The main class. The constructor can be given an optional filename argument; the file is opened and parsed automatically.

#### 4.1  Methods

The `__repr__()` method is provided so that merely `print()`ing the `Biblio` object produces valid BibTeX output.

* `by_bibid(bibids)` -- return all entries whose bibid is in the list (or set)
* `by_regex(field, regex)` -- search in field by regex
* `by_types(bibtypes, complement=False)` -- search by BibTeX type
* `parse(data)`  -- parse string as BibTeX data
* `read(filename)` -- read and parse file as BibTeX data
* `write(filename)` -- write file in BibTeX format

`parse()` can be manually called for `str` input; however, `read()` automatically calls it, as does the constructor `Biblio()` when given a filename argument.

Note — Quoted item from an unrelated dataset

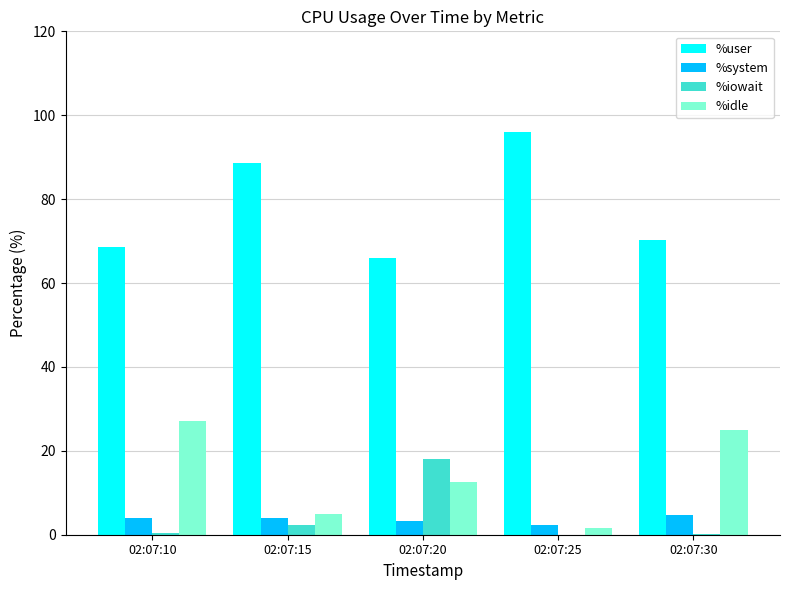

Which series changed the most between 02:07:20 and 02:07:25?

%user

`by_bibid(bibids)` was written in order to make combining searches easier. Each `by_regex()` call returns a `Biblio` object whose keys can be obtained with `Biblio.keys()`. These keys can be used in `set` operations to provide a new list of keys that match either any (intersection) or all (union) of the keys, and `by_bibid()` can then be used to return all the entries.

`by_regex(field, regex)` searches the database by field values and returns the matches in a new `Biblio` object. E.g., `by_regex('author', '.*Smith.*')` returns all entries where the "author" field contains "Smith".

`by_types(bibtypes, complement=False)` searches the database by BibTeX types (given without the initial `"@"`) and returns the matches in a new `Biblio` object. `bibtypes` can be a string specifying a single type (e.g., `"article"`) or a list of strings specifying several types (e.g., `["article", "book"]`). If the optional `complement` parameter is set to True, the function returns the complement, i.e., all entries _not_ matching the criteria.